Sotheby's. Fine Chinese Ceramics & Works of Art. 13 May 09. London
A gilt-metal mounted blue and white inkwell, the porcelain Ming dynasty, 16th century, the mounts later
Lot 188. A gilt-metal mounted blue and white inkwell, the porcelain Ming dynasty, 16th century, the mounts later; 14.5cm, 5 3/4 in. Est. 6,000—8,000 GBP. Lot Sold 7,500 GBP. Courtesy Sotheby's 2009.
of compressed barrel form, painted around the exterior in brilliant cobalt-blue tones with a leafy lotus scroll between geometric dot bands, the flat with domed and pierced central lotus boss encircled by three circular and one rectangular apertures divided by leafy composite floral sprays, gilt-bronze mounts with glass containers.
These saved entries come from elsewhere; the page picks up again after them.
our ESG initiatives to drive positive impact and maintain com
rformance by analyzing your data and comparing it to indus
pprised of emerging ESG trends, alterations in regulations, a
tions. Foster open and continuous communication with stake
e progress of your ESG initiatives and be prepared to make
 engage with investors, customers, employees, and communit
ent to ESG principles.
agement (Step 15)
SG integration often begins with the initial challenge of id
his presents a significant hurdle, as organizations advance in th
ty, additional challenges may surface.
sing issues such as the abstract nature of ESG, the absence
Note: Vessels of this shape but painted with various designs are known; for example, one decorated with fish swimming amongst water plants is published in The Complete Collection of Treasures of the Palace Museum. Blue and White Porcelain with Underglazed Red (II), Shanghai, 2000, pl. 114; and another depicting birds perched in a flowering prunus tree was sold at Christie's Hong Kong, 1st April, 1992, lot 988. See also a vessel decorated with figures in a landscape, in the British Museum, London, illustrated in Jessica Harrison-Hall, Ming Ceramics, London, 2001, pl. 9:32, where the author notes that the 'late Ming scholar Wen Zhenheng records in his Changwi Ji [Notes on Superfluous Things] that drum-shaped brush pots with holes were made to hold ink sticks and brushes. Indeed a painting of the philosopher Wang Yingming, seated at his writing desk, illustrates just such a drum-shaped brush and ink stand with brushes inserted into the holes by their bases, tip uppermost', (Ibid., p. 229).